Vasculitis

Giant Cell Arteritis

• AKA "Temporal Arteritis"
• Affects LARGE vessels that contain internal eastic membranes.
  • Usually extra-cranial of head & neck (intracranial is rare!)
  • Thoracic aorta + major branches
• Pathophysiology
  • Transmural lymphocytic infiltrate in vessel wall (disrupts internal elastic lamina)
  • Often find multinucleated giant cells in vessel section (wall or adventitia)
• Epidemiology
  • Occurs in pts >50yo
  • Women > Men (2:1)
• Clinical Features
  • Consider GCA in ALL patients > 50yo with a new onset headache
  • Constitutional Sx: fever, fatigue,...
    • (Consider in Fever of Unknown Origin or new onset headaches in >50yo pts)
  • Polymyalgia Rheumatic Sx (stiffness/pain in hip/shoulder girdle) - PMR can occur with GCA
  • Cranial Vessels:
    • Jaw Claudication (cranial vessel involvement - masseter and temporalis ischemia)
    • Scalp Tenderness
    • Temporal/Occipital Headache
  • Ophthalmic Artery
    • Optic nerve ischemia (blindness)
  • Subclavian vessels
    • Upper limb claudication
    • Subclavian steal
  • Aorta
    • Aortic Regurg
• Physical Exam:
  • Tenderness/thickening over temporal arteries
  • Carotid/subclavian bruits (neck, supraclavicular fossa)
  • May lose radial pulse (ipsilateral)
• Labs:
  • CBC: Anemia, thrombocytosis
  • ESR + CRP
  • Rule Out Other Causes: Glucose, Creatinine, urinalysis, Ca, ALP, Rh, Anti-CCP, LFTs, TSH, CK, Vitamin D
• Diagnosis/Workup

  • Diagnosis of GCA: Temporal Artery Biopsy demonstrating characteristic histologic features Can be performed up to 2 weeks after treatment started Biopsy can be negative! (skip lesions common) May require multiple biopsies (i.e. can repeat on contralateral side) Sometimes made clinically based on presentation (clinical, acute phase reactants, response to treatment)   Diagnostic Criteria: (need 3/5 criteria)    1. Age > 50    2. New onset headache    3. Temporal Artery tenderness/abnormality on palpation    4. ESR > 50    5. Abnormal temporal artery biopsy

  • CT/MR angiography if:
    • Cranial artery symptoms absent, temporal bx negative
      OR:
    • Physical findings suggest carotid/subclavian involvement.

Excerpted data ▸
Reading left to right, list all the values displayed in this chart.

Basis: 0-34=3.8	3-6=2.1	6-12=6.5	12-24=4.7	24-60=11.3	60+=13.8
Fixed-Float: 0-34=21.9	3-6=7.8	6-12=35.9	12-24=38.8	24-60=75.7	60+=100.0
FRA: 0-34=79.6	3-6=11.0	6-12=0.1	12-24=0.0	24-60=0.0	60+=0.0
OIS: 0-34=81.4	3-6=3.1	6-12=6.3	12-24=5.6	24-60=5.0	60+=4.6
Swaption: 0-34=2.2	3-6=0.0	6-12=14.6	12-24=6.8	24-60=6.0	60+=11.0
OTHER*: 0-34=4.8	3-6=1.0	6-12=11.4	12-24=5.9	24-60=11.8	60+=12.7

Task details ▸
Write out the vasculitis notes word for word, from "Giant Cell Arteritis" up to and including "(intracranial is rare!)".

Solved problem ▸
Giant Cell Arteritis

• AKA "Temporal Arteritis"
• Affects LARGE vessels that contain internal eastic membranes.
  • Usually extra-cranial of head & neck (intracranial is rare!)